◆ **Raw data**
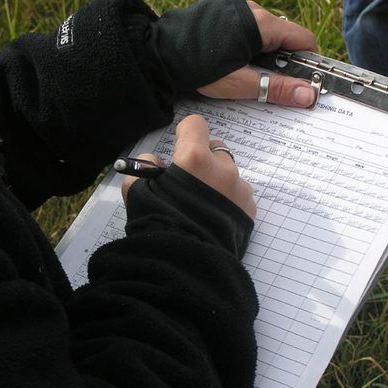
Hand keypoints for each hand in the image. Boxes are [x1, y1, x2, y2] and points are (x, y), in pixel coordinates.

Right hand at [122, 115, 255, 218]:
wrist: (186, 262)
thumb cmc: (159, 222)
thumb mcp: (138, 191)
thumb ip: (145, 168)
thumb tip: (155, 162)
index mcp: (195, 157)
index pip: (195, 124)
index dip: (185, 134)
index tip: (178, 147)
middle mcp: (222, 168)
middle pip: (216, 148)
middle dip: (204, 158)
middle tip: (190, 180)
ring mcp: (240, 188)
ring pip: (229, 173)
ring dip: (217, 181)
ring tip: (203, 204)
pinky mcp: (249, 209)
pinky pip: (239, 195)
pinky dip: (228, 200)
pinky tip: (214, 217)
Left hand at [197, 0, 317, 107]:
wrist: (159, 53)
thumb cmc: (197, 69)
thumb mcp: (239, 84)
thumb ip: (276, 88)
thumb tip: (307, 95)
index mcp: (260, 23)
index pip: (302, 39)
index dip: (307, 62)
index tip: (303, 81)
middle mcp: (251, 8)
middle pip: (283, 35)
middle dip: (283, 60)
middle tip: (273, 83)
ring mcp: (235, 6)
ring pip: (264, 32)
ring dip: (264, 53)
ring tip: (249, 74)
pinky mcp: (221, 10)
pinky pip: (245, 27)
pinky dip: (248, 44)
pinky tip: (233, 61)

==

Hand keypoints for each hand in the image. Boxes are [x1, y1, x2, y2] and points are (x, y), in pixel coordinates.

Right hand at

◆ **Task details**
Whenever a line of the listing above holds the word "ring", copy that line.

◆ **Exercise answer**
ring mcp: (240, 188)
ring pip: (229, 173)
ring dip: (217, 181)
ring tip: (203, 204)
ring mcp: (235, 6)
ring pip: (264, 32)
ring dip: (264, 53)
ring tip: (249, 74)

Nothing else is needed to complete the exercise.